Whiskers había estado en la residencia de ancianos desde tiempos inmemoriales. El personal juraba que había aparecido un día, como si perteneciera a la residencia. Era muy exigente con la gente, apenas nos toleraba a la mayoría. ¿Pero con el Sr. Delano? Era diferente. Todas las mañanas, Whiskers se subía al regazo del Sr. Delano y se acurrucaba mientras el anciano le acariciaba el pelaje con manos temblorosas. Tenían una rutina: caricias tiernas, susurros suaves, momentos de silenciosa comprensión. Nadie podía explicar por qué, pero eran inseparables.
A la mañana siguiente, esperábamos que Whiskers estuviera junto a la ventana, esperándolo. En cambio, lo encontramos acurrucado en la cama vacía del Sr. Delano, con las patas bajo la barbilla y los ojos entornados. No se movió en todo el día. Esa noche, mientras r cogíamos las pocas pertenencias del Sr. Delano, una de las enfermeras se quedó sin aliento. Había encontrado una vieja fotografía escondida en su cajón Era un Sr. Delano mucho más joven, sonriendo, sosteniendo en brazos a un pequeño gatito blanco y negro.
En el dorso, garabateadas con tinta descolorida, solo había cuatro palabras: «Mi chico, siempre esperando». Miré a Bigotes, todavía acurrucado en la cama, y se me cortó la respiración. ¿De verdad sería…? Y entonces, sin hacer ruido, Bigotes se levantó, se estiró y salió de la habitación. Durante días, Bigotes no se comportó como siempre. Apenas comía, no respondía cuando lo llamaban y se negaba a quedarse quieto en ningún sitio por mucho tiempo. El brillo de sus ojos verdes se había apagado, como si estuviera perdido sin su persona.

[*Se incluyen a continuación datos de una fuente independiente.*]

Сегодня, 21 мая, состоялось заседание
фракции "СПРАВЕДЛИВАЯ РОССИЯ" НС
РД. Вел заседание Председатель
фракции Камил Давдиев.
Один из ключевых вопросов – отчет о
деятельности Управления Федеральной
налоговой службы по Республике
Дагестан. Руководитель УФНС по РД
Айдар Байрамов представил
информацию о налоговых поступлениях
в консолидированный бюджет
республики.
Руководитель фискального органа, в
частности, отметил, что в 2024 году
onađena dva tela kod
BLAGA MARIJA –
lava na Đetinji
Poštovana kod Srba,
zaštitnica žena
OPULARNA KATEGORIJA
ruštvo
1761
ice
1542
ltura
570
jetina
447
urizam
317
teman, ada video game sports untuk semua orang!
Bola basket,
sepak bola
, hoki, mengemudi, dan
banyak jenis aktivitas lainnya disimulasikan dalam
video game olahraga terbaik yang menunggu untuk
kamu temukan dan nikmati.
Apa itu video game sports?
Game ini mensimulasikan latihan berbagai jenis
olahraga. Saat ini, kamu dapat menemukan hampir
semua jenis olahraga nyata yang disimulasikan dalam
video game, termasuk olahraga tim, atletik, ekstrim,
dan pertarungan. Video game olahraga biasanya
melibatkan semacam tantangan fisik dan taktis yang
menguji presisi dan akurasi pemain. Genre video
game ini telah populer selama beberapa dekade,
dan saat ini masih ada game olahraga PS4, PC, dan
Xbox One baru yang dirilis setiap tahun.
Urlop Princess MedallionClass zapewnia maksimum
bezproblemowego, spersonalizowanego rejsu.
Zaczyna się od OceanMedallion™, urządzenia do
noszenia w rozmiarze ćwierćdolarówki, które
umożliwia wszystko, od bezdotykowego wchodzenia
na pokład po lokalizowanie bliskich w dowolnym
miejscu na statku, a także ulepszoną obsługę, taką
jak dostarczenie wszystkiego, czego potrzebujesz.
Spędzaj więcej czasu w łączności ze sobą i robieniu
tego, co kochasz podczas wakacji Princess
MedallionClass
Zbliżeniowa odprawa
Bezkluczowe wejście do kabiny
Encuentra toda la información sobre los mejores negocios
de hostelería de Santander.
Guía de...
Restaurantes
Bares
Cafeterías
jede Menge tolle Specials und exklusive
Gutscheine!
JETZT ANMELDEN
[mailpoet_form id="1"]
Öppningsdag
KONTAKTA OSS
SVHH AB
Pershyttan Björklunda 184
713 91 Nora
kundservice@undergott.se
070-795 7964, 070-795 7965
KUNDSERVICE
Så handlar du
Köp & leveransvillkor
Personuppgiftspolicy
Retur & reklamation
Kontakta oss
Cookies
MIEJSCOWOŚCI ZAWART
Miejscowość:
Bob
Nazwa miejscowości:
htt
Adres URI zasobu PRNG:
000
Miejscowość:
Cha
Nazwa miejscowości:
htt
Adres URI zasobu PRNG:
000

«Quizás solo esté de duelo», dijo una de las enfermeras. «Los animales también sienten la pérdida». Pero había algo más, algo más profundo. Era como si hubiera perdido no solo a un amigo, sino un propósito. Entonces, una noche, justo antes del cierre, sucedió algo extraño. Bigotes, que estaba acurrucado en el sofá junto a la chimenea, levantó la cabeza de repente. Sus orejas se crisparon. Todo su cuerpo se quedó rígido por un momento, luego saltó y trotó por el pasillo.
Curioso, lo seguí. Me condujo a la entrada principal, donde un joven estaba de pie, vacilante, mirando a su alrededor como si no estuviera seguro de si debía entrar. Tenía veintitantos años, ojos cansados y una energía nerviosa. En cuanto Bigotes lo vio, emitió un ronroneo bajo y retumbante, un sonido que ninguno de nosotros había oído desde que falleció el Sr. Delano.El hombre vio al gato y se agachó, con los ojos muy abiertos. “Hola, amigo”, murmu ró, extendiendo una mano tímidamente.
Para mi asombro, Bigotes apretó la cara contra la palma del hombre, frotándose contra él como un viejo amigo. El hombre me miró. “Creo… creo que conozco a este gato”. Mi corazón latía con fuerza. “¿Cómo?” Dudó un momento, luego metió la mano en el bolsillo y sacó su teléfono. Con un par de movimientos, encontró lo que buscaba y me lo mostró. Era una foto antigua. De él. De niño. Y en sus brazos, acurrucado contra su pecho, había un gatito blanco y negro, con los mismos penetrantes ojos verdes de Bigotes.